Hearing loss is a common disorder affecting the communication abilities of more than 28 million Americans. A variety of etiologies for hearing loss have been identified including aging, noise exposure, ototoxic medications, and genetics. Over 90 different genetic loci have been linked to hereditary auditory impairment . The majority of these loci are associated with high frequency hearing loss or a deficit affecting all frequencies, with only four loci linked to low frequency hearing loss. It is not well understood why autosomal dominant mutations at these four loci cause low frequency hearing loss as opposed to reduced sensitivity in the higher frequencies.
Non-syndromic autosomal dominant low frequency sensorineural hearing loss (LFSNHL) has been mapped to the DFNA1, DFNA11, DFNA54, and DFNA6/14/38 loci. These four loci are described by the letters DFN, which stand for deafness, and the letter A to indicate autosomal dominant inheritance. The loci are labeled with a number indicating the order in which they were discovered. DFNA1, the first identified locus for LFSNHL, is associated with a mutation in the DIAPH1 gene (homologue of Drosophila diaphanous) and has been reported in only a single family . DFNA11 represents a second LFSNHL locus, where a heterozygous mutation in myosin VIIA (MYO7A) found in only a single family leads to non-syndromic LFSNHL . DFNA54 was mapped to LFSNHL in one family, but the gene has not yet been identified . The fourth and most common locus for LFSNHL is DFNA6/14/38, which results from heterozygous mutations in the Wolfram syndrome type 1 gene (WFS1) [5–7].
The hearing loss associated with autosomal dominant mutations in WFS1 is primarily bilateral and symmetric. The age of onset of hearing loss appears to occur before age 10 and initially affects 250, 500 and 1000 Hz . The mild hearing loss in the low frequencies seen in young children generally progresses to a moderate hearing loss in the low and mid frequencies by the second decade of life and then to a moderate to severe loss across the frequency range after age 40 . Homozygous mutations in WFS1 have been linked to the recessively inherited Wolfram syndrome, a syndrome whose features include diabetes insipidus, diabetes mellitus, optic atrophy and sensorineural hearing loss in the high frequencies .
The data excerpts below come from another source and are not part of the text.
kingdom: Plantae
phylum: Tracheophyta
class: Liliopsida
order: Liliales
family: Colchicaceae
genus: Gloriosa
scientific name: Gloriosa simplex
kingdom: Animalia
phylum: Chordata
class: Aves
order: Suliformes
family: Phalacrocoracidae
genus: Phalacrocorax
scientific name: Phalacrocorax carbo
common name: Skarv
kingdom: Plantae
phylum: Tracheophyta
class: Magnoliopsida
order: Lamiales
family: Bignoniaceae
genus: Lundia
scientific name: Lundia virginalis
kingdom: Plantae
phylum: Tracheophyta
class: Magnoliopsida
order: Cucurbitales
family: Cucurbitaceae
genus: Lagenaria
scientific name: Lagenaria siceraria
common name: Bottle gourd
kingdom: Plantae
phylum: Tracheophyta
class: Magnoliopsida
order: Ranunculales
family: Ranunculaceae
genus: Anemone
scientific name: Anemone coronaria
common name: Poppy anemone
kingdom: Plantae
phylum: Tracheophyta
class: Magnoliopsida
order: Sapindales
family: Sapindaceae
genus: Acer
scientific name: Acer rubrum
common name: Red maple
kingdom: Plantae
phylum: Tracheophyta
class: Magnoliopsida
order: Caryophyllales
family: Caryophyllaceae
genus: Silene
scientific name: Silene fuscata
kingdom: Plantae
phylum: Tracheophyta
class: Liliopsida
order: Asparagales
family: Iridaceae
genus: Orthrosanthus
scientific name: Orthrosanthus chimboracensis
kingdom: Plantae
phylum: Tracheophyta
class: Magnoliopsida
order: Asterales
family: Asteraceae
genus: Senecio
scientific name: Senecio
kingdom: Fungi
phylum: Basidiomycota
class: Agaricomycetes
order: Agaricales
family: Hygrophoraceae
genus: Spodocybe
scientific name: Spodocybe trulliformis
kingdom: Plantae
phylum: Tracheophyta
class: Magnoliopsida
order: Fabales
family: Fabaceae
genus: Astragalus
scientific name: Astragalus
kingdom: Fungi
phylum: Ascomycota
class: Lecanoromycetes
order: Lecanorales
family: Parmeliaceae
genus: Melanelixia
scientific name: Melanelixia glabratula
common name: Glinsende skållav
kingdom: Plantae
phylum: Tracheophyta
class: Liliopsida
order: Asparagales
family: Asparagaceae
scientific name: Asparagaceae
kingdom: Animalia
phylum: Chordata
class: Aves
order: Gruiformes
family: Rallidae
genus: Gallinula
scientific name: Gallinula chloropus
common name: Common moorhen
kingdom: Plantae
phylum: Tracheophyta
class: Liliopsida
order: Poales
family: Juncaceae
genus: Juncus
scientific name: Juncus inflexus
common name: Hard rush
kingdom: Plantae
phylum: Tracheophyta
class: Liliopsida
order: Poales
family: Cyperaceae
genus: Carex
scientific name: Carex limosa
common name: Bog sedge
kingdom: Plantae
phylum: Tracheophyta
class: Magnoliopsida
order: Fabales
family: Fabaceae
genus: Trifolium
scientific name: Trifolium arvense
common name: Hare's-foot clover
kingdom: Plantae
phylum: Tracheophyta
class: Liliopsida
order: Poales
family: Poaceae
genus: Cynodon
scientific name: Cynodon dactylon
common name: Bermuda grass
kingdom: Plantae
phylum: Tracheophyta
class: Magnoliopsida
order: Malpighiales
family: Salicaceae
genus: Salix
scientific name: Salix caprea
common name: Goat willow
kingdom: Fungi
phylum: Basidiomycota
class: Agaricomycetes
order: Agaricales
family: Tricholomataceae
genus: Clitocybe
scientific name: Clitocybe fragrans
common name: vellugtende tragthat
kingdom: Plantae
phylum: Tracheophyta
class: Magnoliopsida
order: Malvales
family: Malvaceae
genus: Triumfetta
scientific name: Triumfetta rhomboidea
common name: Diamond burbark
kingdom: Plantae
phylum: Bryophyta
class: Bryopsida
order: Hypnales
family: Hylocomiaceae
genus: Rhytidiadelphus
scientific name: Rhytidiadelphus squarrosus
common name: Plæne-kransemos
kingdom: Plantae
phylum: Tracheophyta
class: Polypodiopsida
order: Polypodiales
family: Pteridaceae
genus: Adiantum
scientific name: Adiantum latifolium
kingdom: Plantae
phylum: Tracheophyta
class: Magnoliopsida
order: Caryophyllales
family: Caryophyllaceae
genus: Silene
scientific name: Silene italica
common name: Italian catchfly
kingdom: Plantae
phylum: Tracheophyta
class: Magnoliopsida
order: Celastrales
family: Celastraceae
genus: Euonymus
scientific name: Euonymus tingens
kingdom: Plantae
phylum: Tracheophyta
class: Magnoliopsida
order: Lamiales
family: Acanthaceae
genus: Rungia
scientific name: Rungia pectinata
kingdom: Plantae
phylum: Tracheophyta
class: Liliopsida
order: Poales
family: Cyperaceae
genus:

WFS1 encodes for wolframin, an 890 amino acid protein of unknown function, which has been localized to the endoplasmic reticulum . Wolframin is predicted to have nine transmembrane spanning domains with a hydrophilic N- and C-terminus . Wolframin is expressed in the mouse inner ear throughout postnatal development (P1, 7, 14, 35) in a variety of cell types including outer and inner hair cells, support cells, spiral ganglion neurons and vestibular hair cells . No wolframin expression gradient is observed between the apical and basal ends of the cochlea.
Despite high levels of wolframin expression in the vestibular hair cells , individuals with heterozygous WFS1 mutations and LFSNHL generally do not complain of vestibular difficulty [7, 8, 13–17]. Ocular motor, caloric and vestibular ocular reflex testing have not revealed any consistent vestibular dysfunction in patients with Wolfram's syndrome or individuals with heterozygous WFS1 mutations and LFSNHL [15, 17–21]. Previous vestibular testing for individuals with heterozygous and homozygous WFS1 mutations has targeted the semicircular canals. To our knowledge, no clinical testing of otolith function such as the vestibular evoked myogenic potential (VEMP) has been completed in individuals with WFS1 mutations. In addition, the literature does not report electrocochleography (EcochG) findings for individuals with WFS1 mutations even though LFSNHL has also been associated with endolymphatic hydrops .
The goal of this study was to use genetic analysis to determine if a small American family's hereditary LFSNHL is linked to a mutation in the WFS1 gene and to use VEMP and EcochG testing to further characterize the family's audiovestibular phenotype.